# Rider ratings does sometime work



## ericFL (Jun 22, 2015)

Just got a ping. 25 min away. Rider rating 3.8... let that pass.. easily. Went on rider app and observed 4 uberx within 5-6 miles of pax.... soo, in this case ratings DOES work....


----------



## painfreepc (Jul 17, 2014)

I pass on 4.5 or less,
if we can be deactivated with Low rating, why the hell should I pick up a passenger with a low rating.


----------



## UberReallySucks (Jul 17, 2015)

ericFL said:


> Just got a ping. 25 min away. Rider rating 3.8... let that pass.. easily. Went on rider app and observed 4 uberx within 5-6 miles of pax.... soo, in this case ratings DOES work....


and if you're bored accept the ping , wait a while and cancel. Reason = other (Low rating)  That way he will wait longer and hopefully a lot longer for a newbie to pick him up.


----------



## KMANDERSON (Jul 19, 2015)

ericFL said:


> Just got a ping. 25 min away. Rider rating 3.8... let that pass.. easily. Went on rider app and observed 4 uberx within 5-6 miles of pax.... soo, in this case ratings DOES work....

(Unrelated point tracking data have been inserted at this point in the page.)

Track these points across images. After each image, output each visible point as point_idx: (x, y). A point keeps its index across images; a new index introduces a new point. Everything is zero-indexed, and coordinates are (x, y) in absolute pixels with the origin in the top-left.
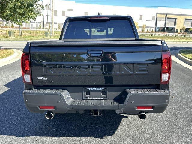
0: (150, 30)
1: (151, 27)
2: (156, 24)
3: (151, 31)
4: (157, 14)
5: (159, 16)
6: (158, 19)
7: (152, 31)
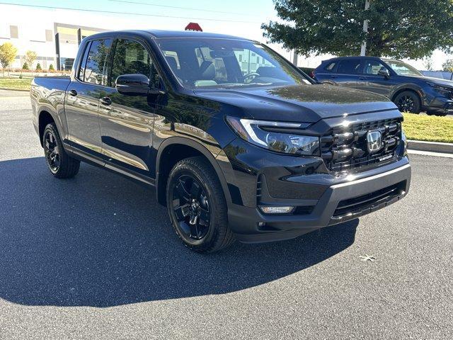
0: (45, 66)
1: (45, 58)
2: (58, 52)
3: (48, 67)
4: (56, 25)
5: (61, 30)
6: (60, 39)
7: (51, 67)
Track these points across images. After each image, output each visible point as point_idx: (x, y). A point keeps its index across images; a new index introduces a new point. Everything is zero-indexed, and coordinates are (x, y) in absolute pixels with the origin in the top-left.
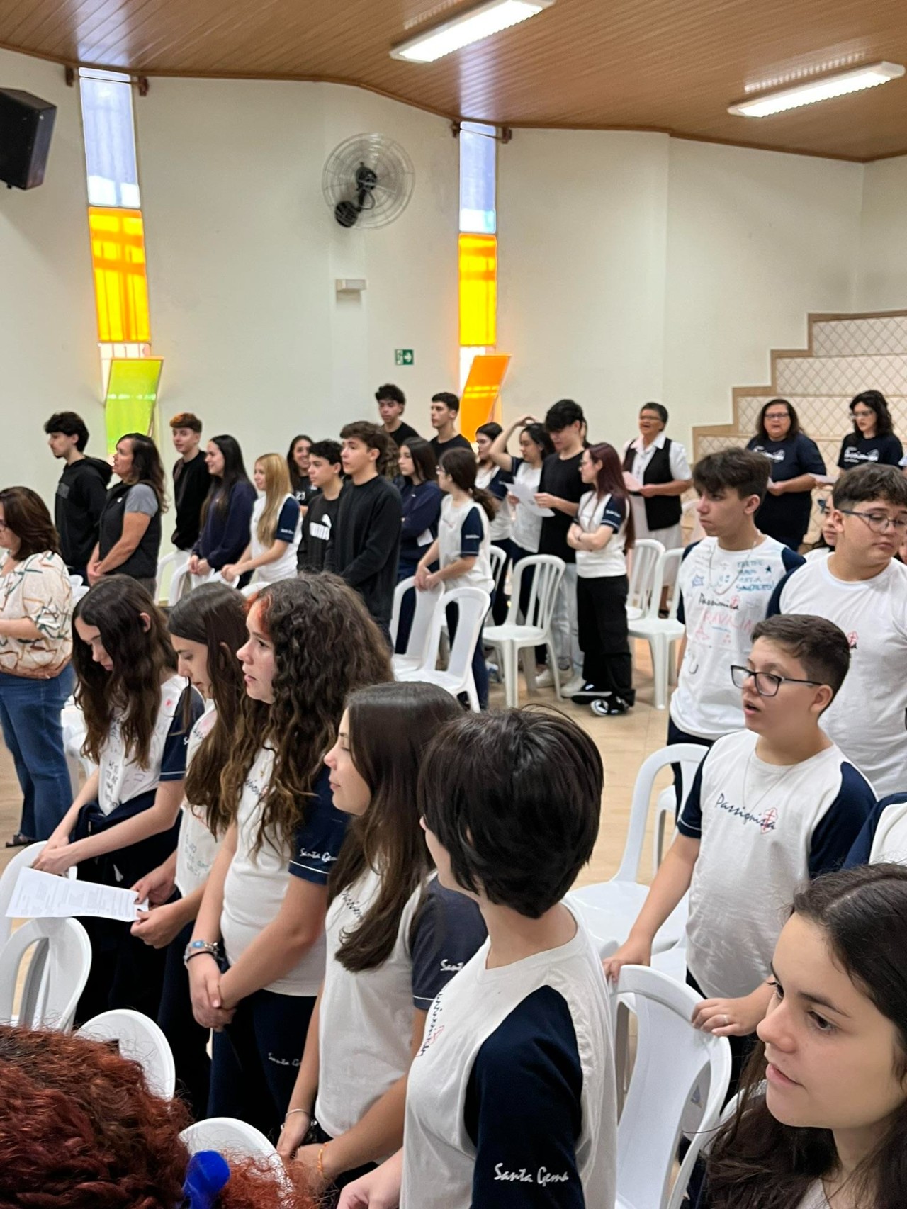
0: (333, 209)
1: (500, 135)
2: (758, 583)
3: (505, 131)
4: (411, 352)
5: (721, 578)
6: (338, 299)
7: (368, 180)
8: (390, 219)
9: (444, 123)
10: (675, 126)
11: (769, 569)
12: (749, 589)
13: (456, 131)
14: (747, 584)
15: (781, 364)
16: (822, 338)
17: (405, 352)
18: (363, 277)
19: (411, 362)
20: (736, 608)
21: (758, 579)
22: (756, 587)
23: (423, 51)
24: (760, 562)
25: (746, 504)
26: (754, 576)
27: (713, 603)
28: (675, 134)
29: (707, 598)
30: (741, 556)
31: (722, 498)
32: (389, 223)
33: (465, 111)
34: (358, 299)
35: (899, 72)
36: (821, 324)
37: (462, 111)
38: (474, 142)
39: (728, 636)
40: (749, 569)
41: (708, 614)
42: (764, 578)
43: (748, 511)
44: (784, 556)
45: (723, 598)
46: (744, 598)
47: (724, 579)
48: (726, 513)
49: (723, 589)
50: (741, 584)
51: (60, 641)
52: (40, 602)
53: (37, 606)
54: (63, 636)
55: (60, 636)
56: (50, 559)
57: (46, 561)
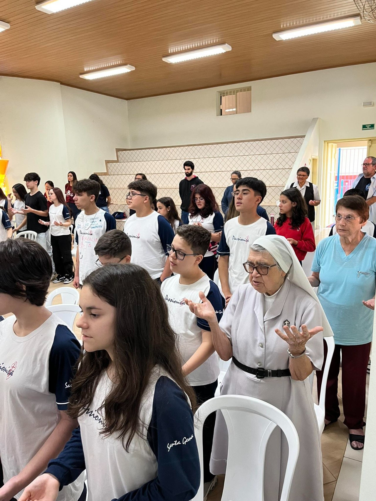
2: (97, 225)
5: (86, 225)
10: (61, 80)
11: (100, 221)
12: (95, 228)
14: (94, 226)
15: (109, 165)
16: (121, 156)
20: (91, 234)
21: (97, 224)
22: (97, 227)
24: (97, 218)
25: (90, 198)
26: (96, 223)
27: (84, 234)
28: (62, 83)
29: (82, 232)
30: (92, 216)
31: (81, 195)
35: (133, 69)
36: (121, 152)
39: (90, 244)
40: (94, 221)
41: (83, 238)
42: (100, 224)
43: (92, 200)
44: (105, 216)
45: (87, 232)
46: (94, 231)
47: (87, 225)
48: (83, 200)
49: (87, 229)
50: (92, 226)
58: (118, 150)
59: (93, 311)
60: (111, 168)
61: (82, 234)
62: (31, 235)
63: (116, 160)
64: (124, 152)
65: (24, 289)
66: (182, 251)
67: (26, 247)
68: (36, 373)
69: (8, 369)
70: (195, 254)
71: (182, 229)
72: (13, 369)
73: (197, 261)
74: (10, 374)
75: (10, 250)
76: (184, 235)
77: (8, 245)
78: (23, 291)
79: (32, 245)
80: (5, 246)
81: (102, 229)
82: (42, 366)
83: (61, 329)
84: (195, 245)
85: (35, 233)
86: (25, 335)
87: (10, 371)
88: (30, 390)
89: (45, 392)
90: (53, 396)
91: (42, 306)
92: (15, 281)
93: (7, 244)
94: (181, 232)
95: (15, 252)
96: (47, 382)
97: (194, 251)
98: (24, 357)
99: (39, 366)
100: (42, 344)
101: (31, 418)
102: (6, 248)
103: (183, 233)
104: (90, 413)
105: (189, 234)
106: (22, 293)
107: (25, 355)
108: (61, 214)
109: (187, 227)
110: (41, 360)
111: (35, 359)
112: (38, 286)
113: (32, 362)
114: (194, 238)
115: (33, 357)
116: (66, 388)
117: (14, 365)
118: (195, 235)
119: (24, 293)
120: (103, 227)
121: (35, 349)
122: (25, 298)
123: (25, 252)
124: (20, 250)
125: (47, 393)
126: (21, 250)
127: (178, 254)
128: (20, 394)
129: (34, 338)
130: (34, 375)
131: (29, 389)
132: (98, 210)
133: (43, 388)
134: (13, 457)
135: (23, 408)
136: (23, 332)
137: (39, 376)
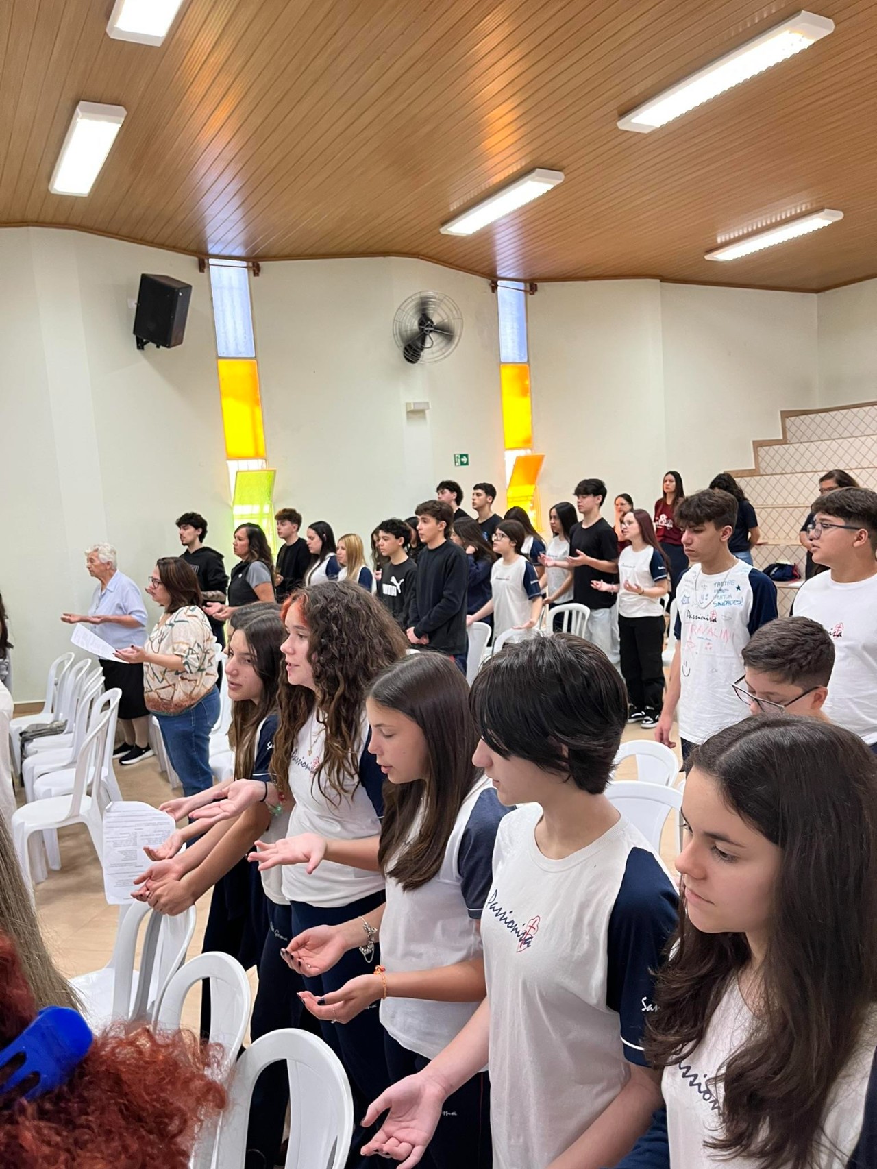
0: (402, 349)
1: (528, 288)
2: (730, 599)
3: (532, 285)
4: (467, 456)
5: (702, 598)
6: (408, 418)
7: (427, 326)
8: (446, 354)
9: (484, 283)
10: (663, 273)
11: (739, 588)
12: (723, 604)
13: (494, 288)
14: (722, 601)
15: (762, 451)
16: (793, 429)
17: (462, 456)
18: (427, 400)
19: (467, 464)
20: (715, 620)
21: (730, 596)
22: (728, 603)
23: (464, 227)
24: (732, 582)
25: (721, 533)
26: (727, 593)
27: (697, 618)
28: (664, 279)
29: (692, 614)
30: (719, 577)
31: (701, 532)
32: (445, 357)
33: (500, 273)
34: (424, 417)
35: (839, 216)
36: (792, 419)
37: (498, 273)
38: (509, 295)
39: (709, 644)
40: (723, 588)
41: (694, 627)
42: (736, 595)
43: (724, 539)
44: (750, 577)
45: (704, 613)
46: (721, 612)
47: (705, 597)
48: (707, 542)
49: (703, 606)
50: (717, 601)
51: (200, 673)
52: (187, 644)
53: (185, 647)
54: (203, 670)
55: (200, 670)
56: (192, 610)
57: (189, 613)
58: (786, 415)
59: (721, 845)
60: (767, 458)
61: (690, 617)
62: (578, 612)
63: (781, 437)
64: (802, 417)
65: (565, 753)
67: (573, 658)
68: (580, 954)
69: (521, 929)
72: (532, 932)
74: (526, 941)
77: (537, 650)
78: (562, 758)
79: (586, 653)
80: (531, 651)
81: (741, 608)
82: (594, 940)
83: (640, 861)
86: (560, 857)
87: (524, 934)
88: (566, 990)
89: (598, 1004)
90: (615, 1017)
91: (599, 796)
92: (546, 734)
93: (534, 648)
95: (550, 665)
96: (603, 983)
98: (554, 909)
99: (587, 939)
102: (532, 658)
104: (692, 1078)
106: (559, 762)
107: (558, 904)
108: (647, 568)
110: (591, 923)
111: (580, 919)
112: (596, 751)
113: (572, 924)
115: (574, 915)
116: (643, 1010)
117: (533, 921)
119: (564, 764)
120: (743, 604)
121: (579, 896)
122: (565, 775)
124: (559, 666)
125: (603, 1007)
126: (561, 663)
128: (544, 994)
130: (575, 958)
131: (563, 988)
132: (734, 563)
133: (593, 993)
134: (521, 1140)
135: (550, 1028)
136: (555, 847)
137: (586, 961)
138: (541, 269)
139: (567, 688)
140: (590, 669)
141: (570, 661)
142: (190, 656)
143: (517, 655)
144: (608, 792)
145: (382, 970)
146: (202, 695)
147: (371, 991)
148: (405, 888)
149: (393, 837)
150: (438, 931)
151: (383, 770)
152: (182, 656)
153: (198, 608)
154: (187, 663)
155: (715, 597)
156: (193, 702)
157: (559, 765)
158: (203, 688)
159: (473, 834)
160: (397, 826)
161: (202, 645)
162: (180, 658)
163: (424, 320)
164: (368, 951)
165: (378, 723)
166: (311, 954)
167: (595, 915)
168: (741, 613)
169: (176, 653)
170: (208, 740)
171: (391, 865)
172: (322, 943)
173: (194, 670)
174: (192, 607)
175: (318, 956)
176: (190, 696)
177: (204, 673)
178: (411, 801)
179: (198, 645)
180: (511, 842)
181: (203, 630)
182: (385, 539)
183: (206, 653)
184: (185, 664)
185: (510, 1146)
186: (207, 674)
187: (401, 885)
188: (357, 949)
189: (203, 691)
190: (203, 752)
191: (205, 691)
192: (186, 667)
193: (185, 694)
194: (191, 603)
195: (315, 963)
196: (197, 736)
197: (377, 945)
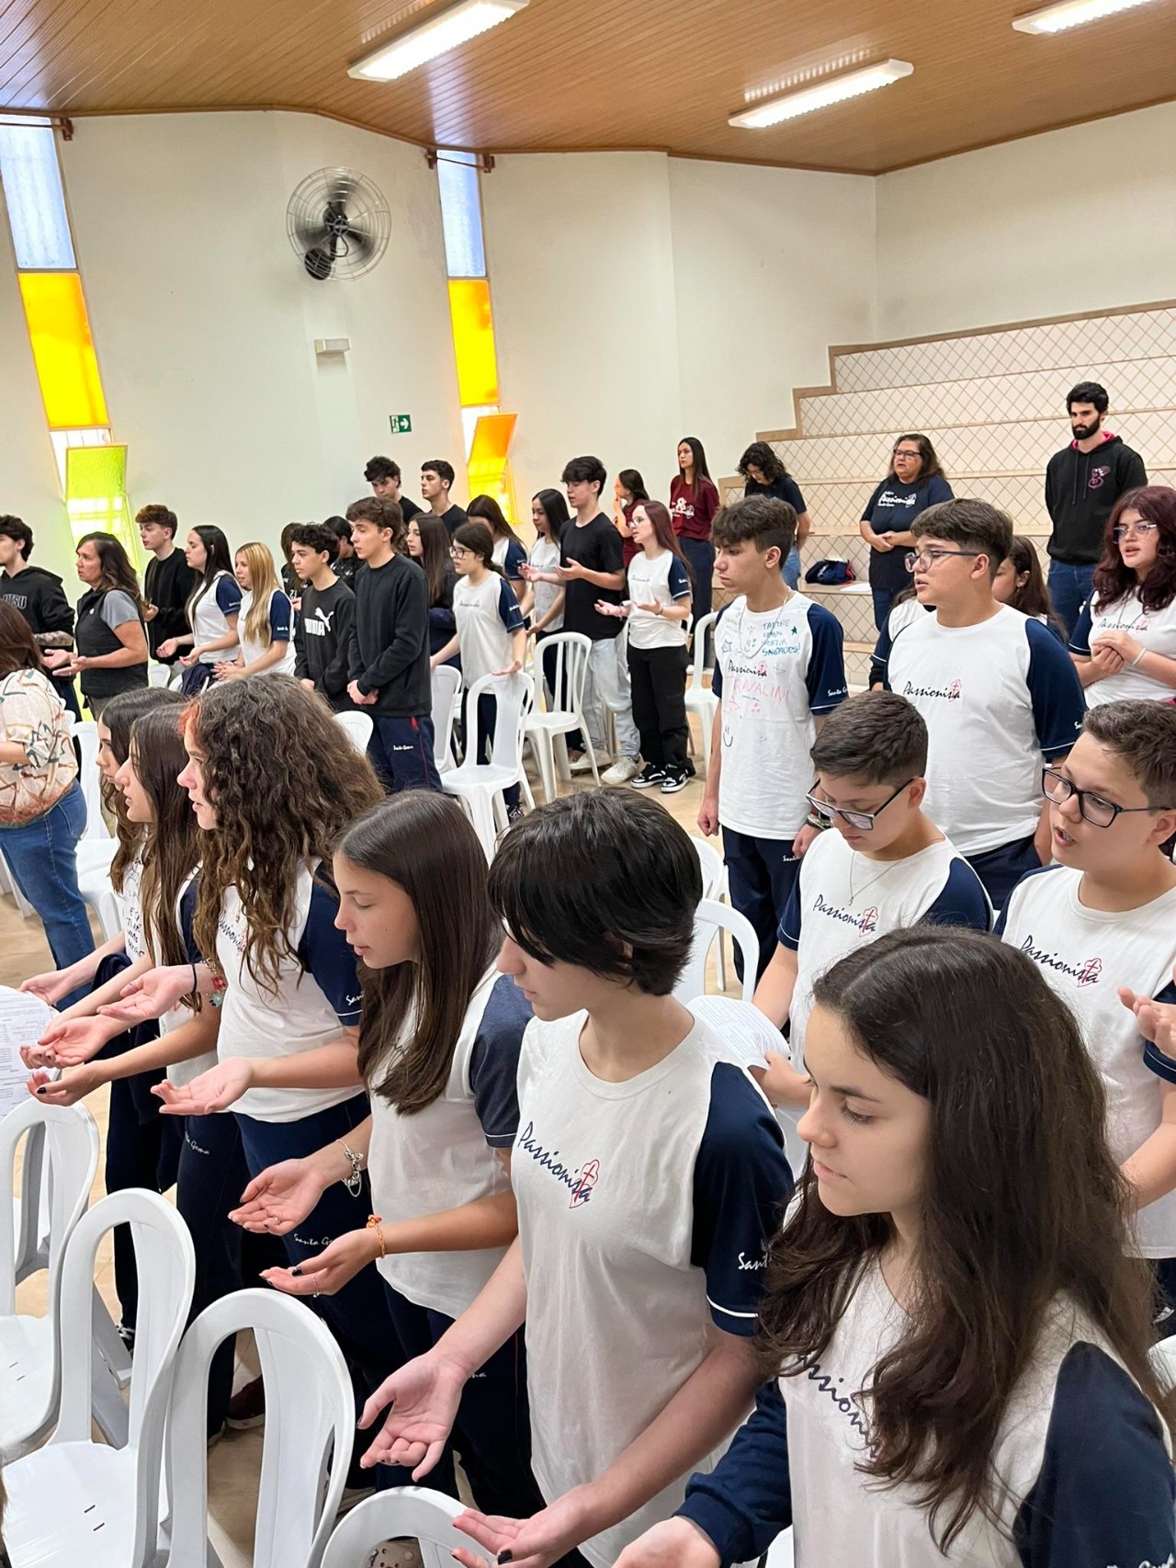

yeah I don't pink up below 4.6 tried to be nice a few time and give the rides and notice my ratings went down.Now I know not to pick up below 4.6


----------



## KMANDERSON (Jul 19, 2015)

painfreepc said:


> I pass on 4.5 or less,
> if we can be deactivated with Low rating, why the hell should I pick up a passenger with a low rating.


I seen a 2.5 passanger rating uber want deactivate them like they do us


----------



## KMANDERSON (Jul 19, 2015)

when it below 4.6 cancel hit others and let someone else try


----------



## Emp9 (Apr 9, 2015)

below 4.5 you are looking at a jerk/***** or short rider. neither you really want. newbies take them all and wonder why they got deactivated , lol


----------



## UberXTampa (Nov 20, 2014)

ericFL said:


> Just got a ping. 25 min away. Rider rating 3.8... let that pass.. easily. Went on rider app and observed 4 uberx within 5-6 miles of pax.... soo, in this case ratings DOES work....


In 25 minute radius nobody wants to take this low rated pax!
I thought surge was a solution for this rider to get an Uber.
but, I would still pass, even in a surge. low rated pax, far away ping... you are guaranteed a bad experience and a ding in your ratings.


----------



## KMANDERSON (Jul 19, 2015)

Emp9 said:


> below 4.5 you are looking at a jerk/***** or short rider. neither you really want. newbies take them all and wonder why they got deactivated , lol


I took them before I knew better


----------



## KMANDERSON (Jul 19, 2015)




----------



## KMANDERSON (Jul 19, 2015)

this is why the rating system is crap.it ok for them to have a 2.6


----------



## Emp9 (Apr 9, 2015)

i picked up a 4.4 out of bordem the other night 2:30am not from a bar. i figured ok short trip. wow she was loud oboxius slammed doors and told me to run stop signs in Georgetown because no one was looking. smh, short trip and i was cool with her and she said best uber driver and left. yeah sometimes the ratings do work for pax.


----------